### Text section
Having found and signed up their recruits, labour agents had to move them quickly and efficiently to the mines. A runner’s job was to deliver recruits on time to depots, from where they would be put on trains and sent to the mines. Runners worked under intense pressure for relatively little pay. In 1918, a runner earned two pounds, ten shillings a month.11 This begins to explain why Sitoye and Makuleke abandoned the old man and did not let his son stay with him. Until 1900, when Wenela was founded, recruitment was a ‘scandalously wasteful and expensive system’.12 By 1910, the mining industry needed about 200 000 recruits a year.13 Every healthy recruit counted. But labour agents would sometimes dupe recruits into signing contracts they did not understand or agents would ‘poach’ recruits from one another. Wenela introduced ‘order’ to the system. But travelling to the mines was still a perilous journey for migrants:

Once en route to the rand, an African would typically pass through the hands of two or three labour ‘touts’ (in effect having been sold from one to the next) before he reached his destination. Those who arrived safely at the mines after running a gauntlet of avaricious labour agents, government officials, predatory farmers and actual thieves, met a new set of horrors.14

Conservation and mining: An odd couple?

Where did the Kruger National Park fit into this story of movement and peril? To ask this is to raise a question about the relationship between the park and the mining industry, the National Parks Board and the Chamber of Mines. Simply put, the relationship between the park and the mining industry was characterised by what one mining industry official called ‘the most friendly co-operation’.15 While Stevenson-Hamilton was, on the whole, opposed to industry and what he saw as industry’s generally grubby designs on the park, he was friendly towards the mining industry.16 In fact, Wenela built one of the first roads in the park in 1920. The road, in the northern section of the park, was intended to improve the transportation of recruits from Portuguese territory. The road proved so useful that Wenela offered the National Parks Board an annual subsidy of five hundred pounds, ‘in consideration of the wear and tear caused by their heavy busses traveling in all weathers and several times a week’.17

Furthermore, the association was granted government permission in the 1920s to set up recruitment and processing camps in the park. The main camp was established in Pafuri in the north, with five rest camps set up at 25-mile intervals between Pafuri and a town north-west of the reserve called Louis Trichardt (Makhado). A wagon transport service was established in April 1921, covering the 130 miles between Pafuri and Louis Trichardt. A journey cost twelve pounds, but the sick travelled for free.18 By June 1922, the Pafuri road was handling 3 500 recruits a year. About 600 recruits came from Massengeri, a recruitment depot on the Mozambican side of the border, while a route that connected Maplanguene in Mozambique to Acornhoek and Zoekmekaar, two major towns on the South African side of the border, handled 3 000 recruits a year. All three routes traversed the park. As W Gemmill, Wenela’s manager and secretary, put it in 1922: ‘Half of these boys would be lost to the Industry if those routes did not exist.’19 One of the Wenela camps, Isweni, was donated to the Kruger National Park in 1941 and converted to a ranger station. The camps were crucial to the recruitment of labour. In 1918, for example, when Wenela set up camp at Pafuri, about 2 000 recruits were sourced from the park’s northern area by unregistered labour recruiters alone. But roads in the park transported more than recruits. They were also key to the development of the reserve as a tourist destination. Furthermore, migrants who went through the park would work briefly for the park to earn their pass and then move on to the mines. Wenela used the park to transport its recruits. In this sense, Wenela and the reserve benefited each other.

### Data extracts

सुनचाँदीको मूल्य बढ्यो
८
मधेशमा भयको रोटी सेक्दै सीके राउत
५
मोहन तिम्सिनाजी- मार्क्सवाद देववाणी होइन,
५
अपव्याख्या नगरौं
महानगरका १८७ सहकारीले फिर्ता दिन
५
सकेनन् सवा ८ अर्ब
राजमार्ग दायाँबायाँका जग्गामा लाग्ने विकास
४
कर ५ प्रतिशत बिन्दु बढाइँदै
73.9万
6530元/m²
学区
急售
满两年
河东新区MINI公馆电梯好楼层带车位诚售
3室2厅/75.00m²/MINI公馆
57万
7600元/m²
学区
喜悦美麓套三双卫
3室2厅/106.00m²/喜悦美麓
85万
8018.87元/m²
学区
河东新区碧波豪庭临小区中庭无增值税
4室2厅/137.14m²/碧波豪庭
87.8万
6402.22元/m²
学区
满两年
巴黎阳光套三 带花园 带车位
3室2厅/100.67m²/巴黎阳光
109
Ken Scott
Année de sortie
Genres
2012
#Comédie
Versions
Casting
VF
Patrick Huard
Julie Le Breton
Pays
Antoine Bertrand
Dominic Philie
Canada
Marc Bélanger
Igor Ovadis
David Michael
* * *
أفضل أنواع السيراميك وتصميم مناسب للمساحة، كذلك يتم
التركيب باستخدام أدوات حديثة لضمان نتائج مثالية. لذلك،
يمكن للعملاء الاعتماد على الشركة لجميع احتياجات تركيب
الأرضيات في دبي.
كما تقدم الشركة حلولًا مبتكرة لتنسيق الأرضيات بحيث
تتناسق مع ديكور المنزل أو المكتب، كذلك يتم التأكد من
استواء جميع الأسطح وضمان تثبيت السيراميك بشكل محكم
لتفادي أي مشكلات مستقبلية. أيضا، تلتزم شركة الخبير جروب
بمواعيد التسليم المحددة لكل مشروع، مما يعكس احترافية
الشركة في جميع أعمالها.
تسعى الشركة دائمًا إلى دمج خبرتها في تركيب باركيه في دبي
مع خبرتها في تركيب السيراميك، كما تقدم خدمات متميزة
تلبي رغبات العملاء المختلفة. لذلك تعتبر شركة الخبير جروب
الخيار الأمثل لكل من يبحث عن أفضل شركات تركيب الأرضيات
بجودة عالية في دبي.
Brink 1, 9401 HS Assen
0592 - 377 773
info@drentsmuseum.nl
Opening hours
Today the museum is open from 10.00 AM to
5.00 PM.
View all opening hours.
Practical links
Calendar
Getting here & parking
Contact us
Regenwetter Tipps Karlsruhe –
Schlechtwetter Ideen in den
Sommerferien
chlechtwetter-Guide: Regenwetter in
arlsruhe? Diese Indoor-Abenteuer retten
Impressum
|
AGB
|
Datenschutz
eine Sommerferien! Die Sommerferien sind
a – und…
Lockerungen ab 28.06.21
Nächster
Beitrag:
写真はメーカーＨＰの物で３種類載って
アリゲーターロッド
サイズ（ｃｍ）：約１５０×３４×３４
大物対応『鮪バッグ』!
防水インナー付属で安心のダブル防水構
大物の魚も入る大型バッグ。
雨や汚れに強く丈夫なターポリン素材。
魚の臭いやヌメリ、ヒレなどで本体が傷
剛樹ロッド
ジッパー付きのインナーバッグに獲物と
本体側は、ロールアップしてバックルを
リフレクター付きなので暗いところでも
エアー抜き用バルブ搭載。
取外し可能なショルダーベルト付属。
...
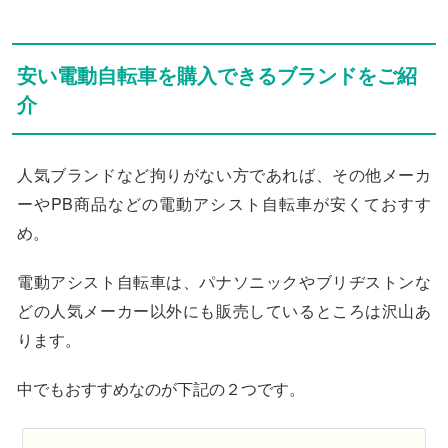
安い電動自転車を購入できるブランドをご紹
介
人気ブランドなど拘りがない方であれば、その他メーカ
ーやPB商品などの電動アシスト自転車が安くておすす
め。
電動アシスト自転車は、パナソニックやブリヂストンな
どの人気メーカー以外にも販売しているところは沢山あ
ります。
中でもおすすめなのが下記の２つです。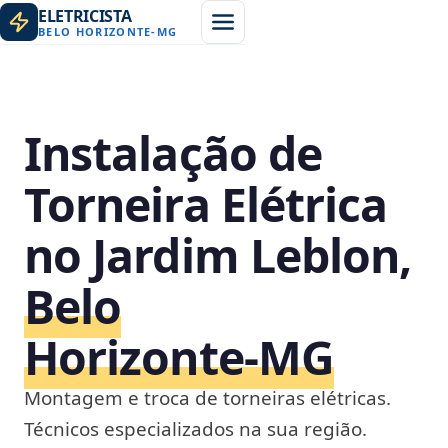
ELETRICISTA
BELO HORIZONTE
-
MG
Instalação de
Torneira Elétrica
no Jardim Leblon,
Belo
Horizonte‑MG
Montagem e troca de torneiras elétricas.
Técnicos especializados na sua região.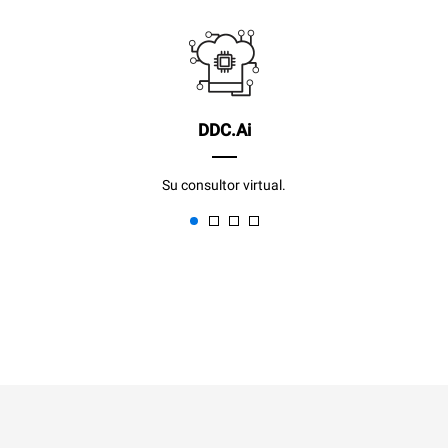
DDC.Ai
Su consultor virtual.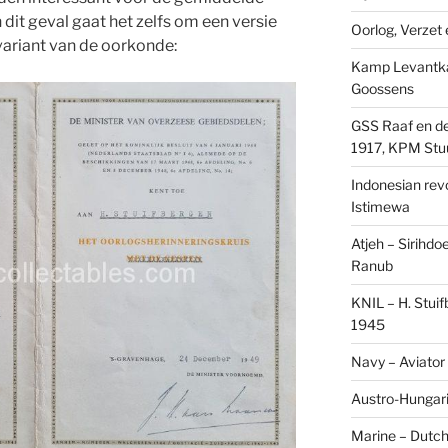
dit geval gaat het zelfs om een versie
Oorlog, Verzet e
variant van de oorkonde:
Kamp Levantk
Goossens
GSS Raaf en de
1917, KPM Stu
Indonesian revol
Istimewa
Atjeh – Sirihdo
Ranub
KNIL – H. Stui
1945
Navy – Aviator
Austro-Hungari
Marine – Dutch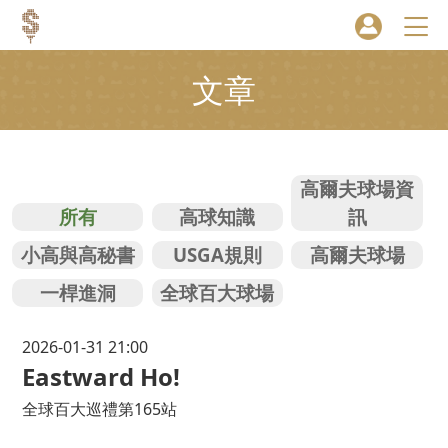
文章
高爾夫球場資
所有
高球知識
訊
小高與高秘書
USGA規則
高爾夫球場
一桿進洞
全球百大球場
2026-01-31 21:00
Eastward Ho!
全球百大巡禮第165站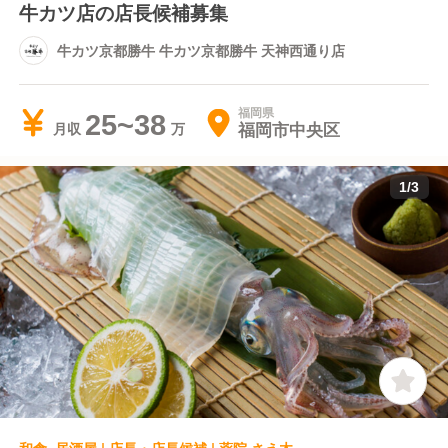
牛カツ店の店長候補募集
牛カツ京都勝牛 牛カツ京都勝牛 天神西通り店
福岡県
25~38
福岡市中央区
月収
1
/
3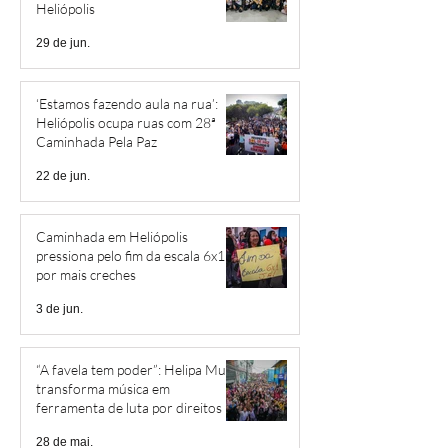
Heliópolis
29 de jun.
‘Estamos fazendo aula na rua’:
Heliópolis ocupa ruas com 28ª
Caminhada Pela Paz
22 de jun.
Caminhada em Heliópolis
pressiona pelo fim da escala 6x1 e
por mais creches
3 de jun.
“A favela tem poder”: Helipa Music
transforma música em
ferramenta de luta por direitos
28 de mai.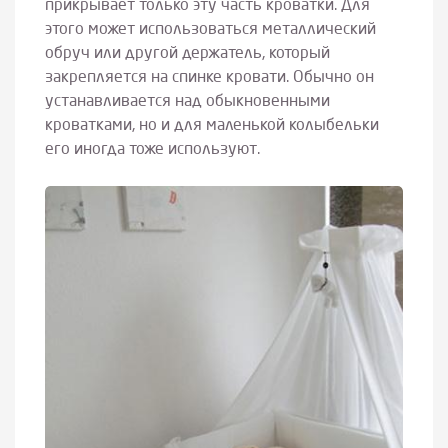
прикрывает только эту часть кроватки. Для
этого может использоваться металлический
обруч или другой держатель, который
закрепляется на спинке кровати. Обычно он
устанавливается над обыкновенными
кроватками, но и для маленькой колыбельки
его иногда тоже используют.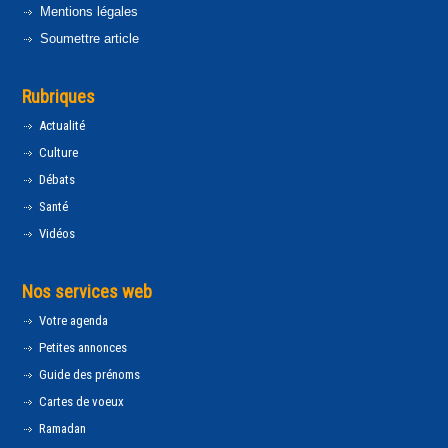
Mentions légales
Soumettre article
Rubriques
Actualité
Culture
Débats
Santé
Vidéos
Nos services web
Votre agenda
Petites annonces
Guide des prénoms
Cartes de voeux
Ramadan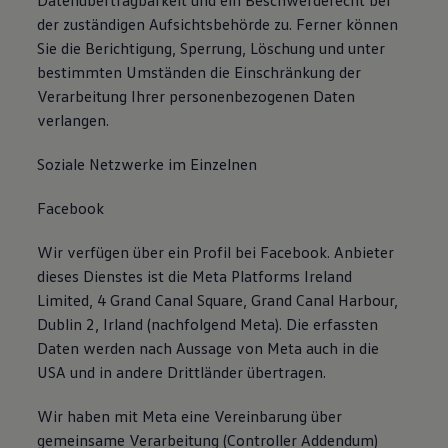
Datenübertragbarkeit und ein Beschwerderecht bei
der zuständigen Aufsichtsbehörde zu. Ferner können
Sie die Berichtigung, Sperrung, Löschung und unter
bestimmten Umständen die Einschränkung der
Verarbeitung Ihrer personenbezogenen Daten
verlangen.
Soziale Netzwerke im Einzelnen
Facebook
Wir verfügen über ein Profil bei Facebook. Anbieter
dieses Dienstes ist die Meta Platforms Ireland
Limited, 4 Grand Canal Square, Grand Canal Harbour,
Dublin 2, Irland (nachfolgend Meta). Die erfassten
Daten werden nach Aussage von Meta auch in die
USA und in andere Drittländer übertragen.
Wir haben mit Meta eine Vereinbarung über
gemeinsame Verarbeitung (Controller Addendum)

### Exercise
From the text on mine recruitment and the Kruger National Park, write out word for word the part starting at "Once en route" and ending at "An odd couple?".

### Exercise answer
Once en route to the rand, an African would typically pass through the hands of two or three labour ‘touts’ (in effect having been sold from one to the next) before he reached his destination. Those who arrived safely at the mines after running a gauntlet of avaricious labour agents, government officials, predatory farmers and actual thieves, met a new set of horrors.14

Conservation and mining: An odd couple?